Dodał, że "gdyby na podstawie tego przepisu, dzisiaj obowiązującego, prokurator Barski wrócił, mielibyśmy związane ręce". Ale ktoś popełnił wówczas błąd i wykorzystał niewłaściwy przepis - powiedział Myrcha.
Wiceszef MS pytany o to, czy prokurator Barski, przyjmując pismo od Prokuratora Generalnego, przyjął je do wiadomości, odpowiedział: Wedle mojej wiedzy przyjął to do wiadomości.

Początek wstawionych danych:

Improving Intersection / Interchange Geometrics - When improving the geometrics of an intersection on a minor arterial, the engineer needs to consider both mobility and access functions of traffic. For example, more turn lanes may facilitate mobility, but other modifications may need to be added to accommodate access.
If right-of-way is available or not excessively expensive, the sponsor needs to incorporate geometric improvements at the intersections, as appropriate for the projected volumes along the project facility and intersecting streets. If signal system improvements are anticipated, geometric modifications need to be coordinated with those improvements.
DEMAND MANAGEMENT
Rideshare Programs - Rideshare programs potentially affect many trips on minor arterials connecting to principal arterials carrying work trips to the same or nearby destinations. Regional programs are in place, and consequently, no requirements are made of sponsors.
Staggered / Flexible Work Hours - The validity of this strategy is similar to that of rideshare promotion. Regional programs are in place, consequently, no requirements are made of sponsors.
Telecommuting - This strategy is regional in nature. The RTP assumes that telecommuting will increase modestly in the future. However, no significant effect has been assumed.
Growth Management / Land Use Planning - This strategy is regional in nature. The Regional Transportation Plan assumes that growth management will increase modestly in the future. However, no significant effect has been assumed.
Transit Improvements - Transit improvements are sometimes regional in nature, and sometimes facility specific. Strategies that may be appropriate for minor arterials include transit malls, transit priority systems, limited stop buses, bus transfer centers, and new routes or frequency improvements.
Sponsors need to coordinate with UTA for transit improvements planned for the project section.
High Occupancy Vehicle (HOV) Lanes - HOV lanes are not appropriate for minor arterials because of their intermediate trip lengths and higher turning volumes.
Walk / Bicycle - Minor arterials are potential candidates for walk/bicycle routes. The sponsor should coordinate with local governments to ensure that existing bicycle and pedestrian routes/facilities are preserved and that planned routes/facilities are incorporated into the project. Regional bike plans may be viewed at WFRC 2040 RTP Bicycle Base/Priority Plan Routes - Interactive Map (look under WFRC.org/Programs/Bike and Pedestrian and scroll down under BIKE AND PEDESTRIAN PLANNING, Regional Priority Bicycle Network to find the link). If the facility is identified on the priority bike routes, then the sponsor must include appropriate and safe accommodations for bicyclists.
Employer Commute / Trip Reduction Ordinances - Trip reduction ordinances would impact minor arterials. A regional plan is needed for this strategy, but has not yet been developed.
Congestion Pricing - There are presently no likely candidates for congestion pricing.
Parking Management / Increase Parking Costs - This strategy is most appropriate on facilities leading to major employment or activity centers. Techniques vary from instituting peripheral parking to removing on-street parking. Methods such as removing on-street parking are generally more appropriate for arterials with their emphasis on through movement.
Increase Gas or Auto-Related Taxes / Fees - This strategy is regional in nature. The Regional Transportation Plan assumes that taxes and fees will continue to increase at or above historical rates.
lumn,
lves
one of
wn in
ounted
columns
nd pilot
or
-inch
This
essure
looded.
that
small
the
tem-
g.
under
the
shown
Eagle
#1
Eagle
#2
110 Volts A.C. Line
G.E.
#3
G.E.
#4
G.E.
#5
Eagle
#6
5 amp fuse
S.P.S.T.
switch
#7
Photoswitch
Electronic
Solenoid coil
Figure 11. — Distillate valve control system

Na pytanie, czy decyzje podejmowane przez prokuratora Barskiego są ważne i są w mocy, powiedział: Tak, są w mocy.
Resort sprawiedliwości przekazał także w piątek, że Prokurator Prokuratury Krajowej Jacek Bilewicz został pełniącym obowiązki Prokuratora Krajowego. Prokuratura Krajowa oświadczyła z kolei, że funkcję Prokuratora Krajowego pełni Dariusz Barski, a pismo Prokuratora Generalnego Adama Bodnara, w którym wskazuje on, że - jego zdaniem - Prokurator Krajowy pozostaje prokuratorem w stanie spoczynku, nie wywołuje żadnych skutków prawnych.
Zastępcy Prokuratora Generalnego w sobotnim oświadczeniu napisali, że "powierzenie prokuratorowi Jackowi Bilewiczowi funkcji p.o. Prokuratora Krajowego z pominięciem procedury ustawy Prawa o prokuraturze jest bezskuteczne".